Dove va la Casa del Jazz? (3) - Il Nuovo Corriere di Roma e del Lazio | Il Nuovo Corriere di Roma e del Lazio
Direttore responsabile Giovanni Tagliapietra

Dove va la Casa del Jazz? (3)

Casa del JazzEccoci alla terza puntata di questa sorta di telenovela che ha per protagonisti la Casa del Jazz e il Comune di Roma.

E’ passata un’altra settimana e naturalmente la struttura resta ancora senza testa: è triste sentire uomini politici parlare tanto di cultura, di priorità da dare a questo settore e poi scoprire, alla prova dei fatti, che nulla cambia.

Nelle scorse puntate ci siamo occupati dei probabili candidati alla sostituzione di Gampiero Rubei come direttore artistico della “Casa” e di come le autorità comunali, infischiandosene bellamente degli impegni presi dalla precedente gestione, abbiano pensato bene di cancellare le serate saltate per colpa del pino caduto sulla struttura (e delle tre settimane impiegate dal Comune per rimuoverlo).

Comunque a parte tutto ciò resta il problema di fondo che il Comune deve risolvere se vuole che la Villa Osio abbia ancora vita e senso logico; in poche parole si tratta di capire cosa si vuol fare di questa pur importante ed unica struttura.

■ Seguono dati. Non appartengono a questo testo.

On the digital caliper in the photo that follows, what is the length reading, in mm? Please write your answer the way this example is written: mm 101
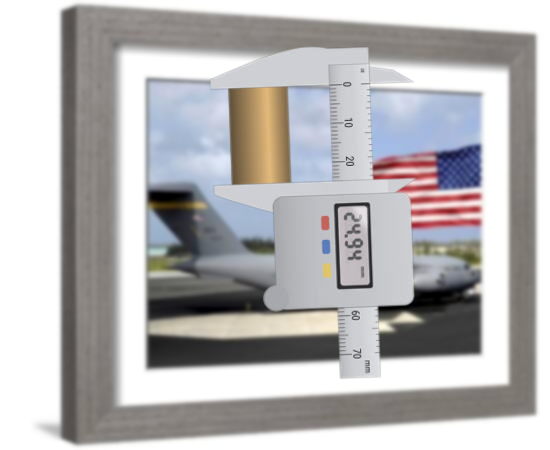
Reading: mm 24.94
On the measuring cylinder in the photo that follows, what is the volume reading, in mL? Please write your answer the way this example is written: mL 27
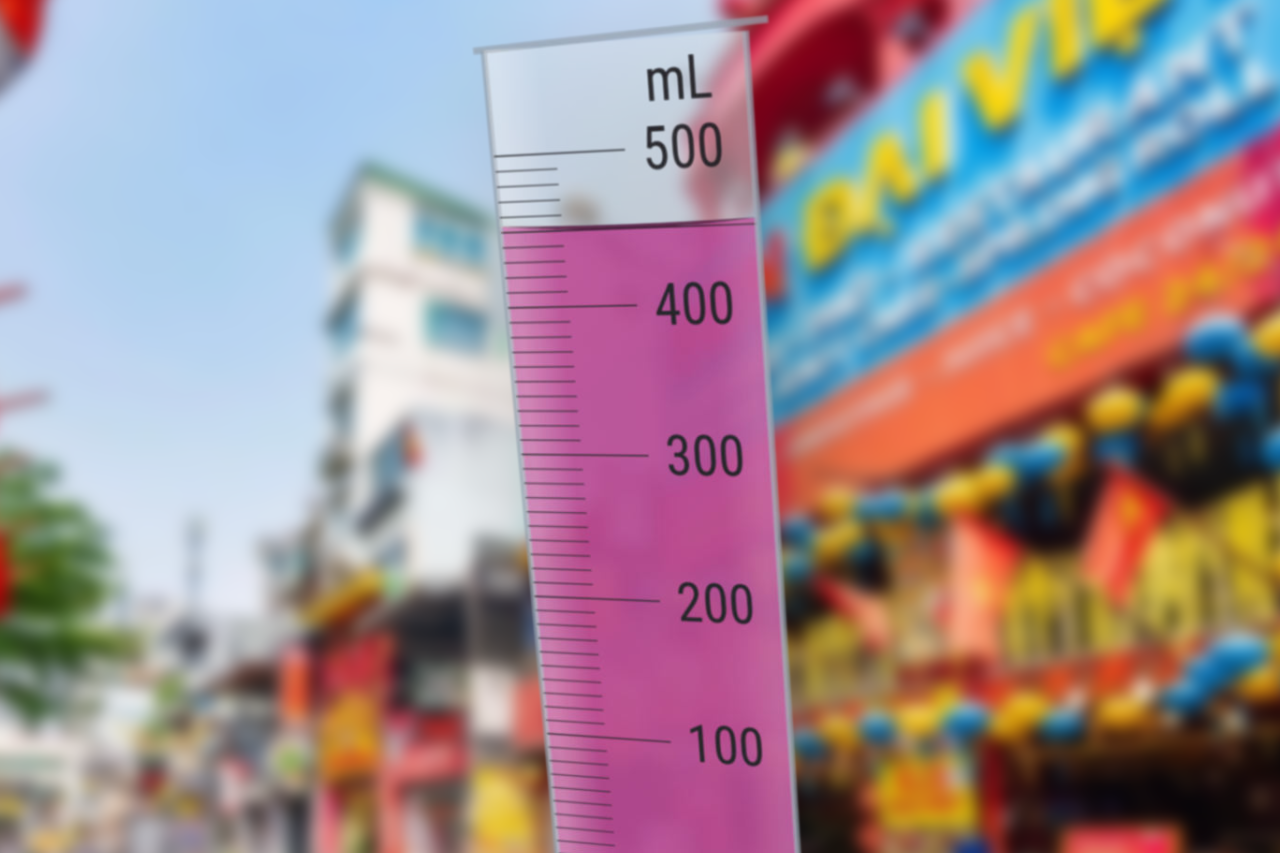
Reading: mL 450
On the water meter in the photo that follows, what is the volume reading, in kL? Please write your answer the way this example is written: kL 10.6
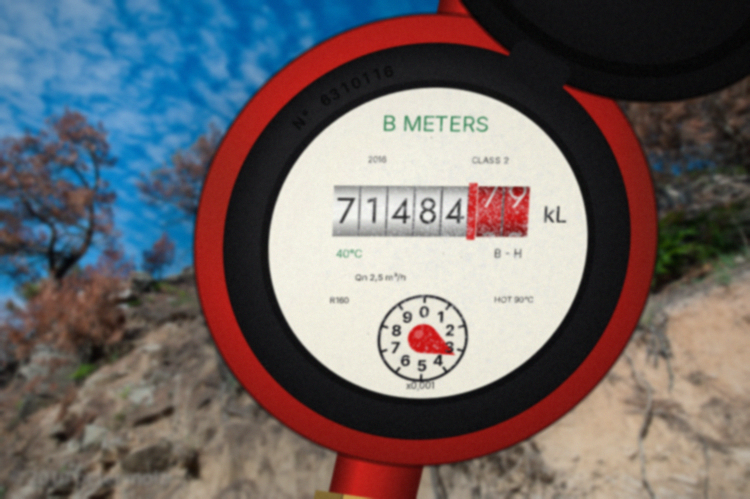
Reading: kL 71484.793
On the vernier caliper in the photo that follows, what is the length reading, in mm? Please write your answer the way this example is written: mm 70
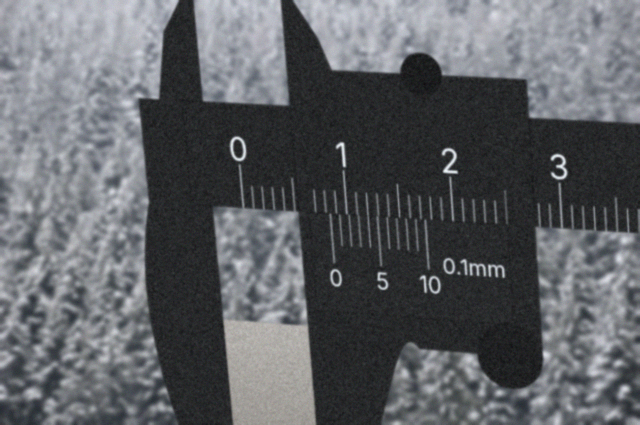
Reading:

A nostro avviso la Casa del Jazz soffre di un malessere che l’ha attanagliata sin dall’inizio, vale a dire la difficoltà di individuarne esattamente i “compiti” in una metropoli come Roma. Ora è chiaro che data la ridotta dimensione della sala (circa 150 posti) la mission non può essere quella di organizzare concerti, demandando tale funzione, caso mai,  al periodo estivo quando si può usufruire di un magnifico parco.

E allora? Allora a nostro avviso la “mission” può essere dedotta dal nome stesso: la Casa del Jazz e quindi la casa di questo genere musicale nelle sue molteplici espressioni che non riguardano solo i concerti ma ad esempio la strutturazione di un centro studi, l’organizzazione di sempre più numerosi eventi di divulgazione, l’apertura delle sue porte ai giovani emergenti per la presentazione delle loro “opere prime”, l’impiego dei locali come sala prova (magari attraverso il pagamento di un modesto canone), la concessione dello spazio ai musicisti per incontrarsi, conoscersi e magari sperimentare ciò che vogliono. Insomma uno spazio dedicato in primo luogo ai jazzisti che potrebbero e dovrebbero trovare nella Casa una struttura pronta ad ospitarli  senza necessariamente essere grandi e famosi. Ma per raggiungere questi obiettivi risulta prioritario che il Comune se ne assuma la responsabilità e faccia uscire la Casa del Jazz da quella contraddizione cui facevamo riferimento per rispondere davvero alle aspettative di tanti appassionati e di un numero crescente di bravi musicisti.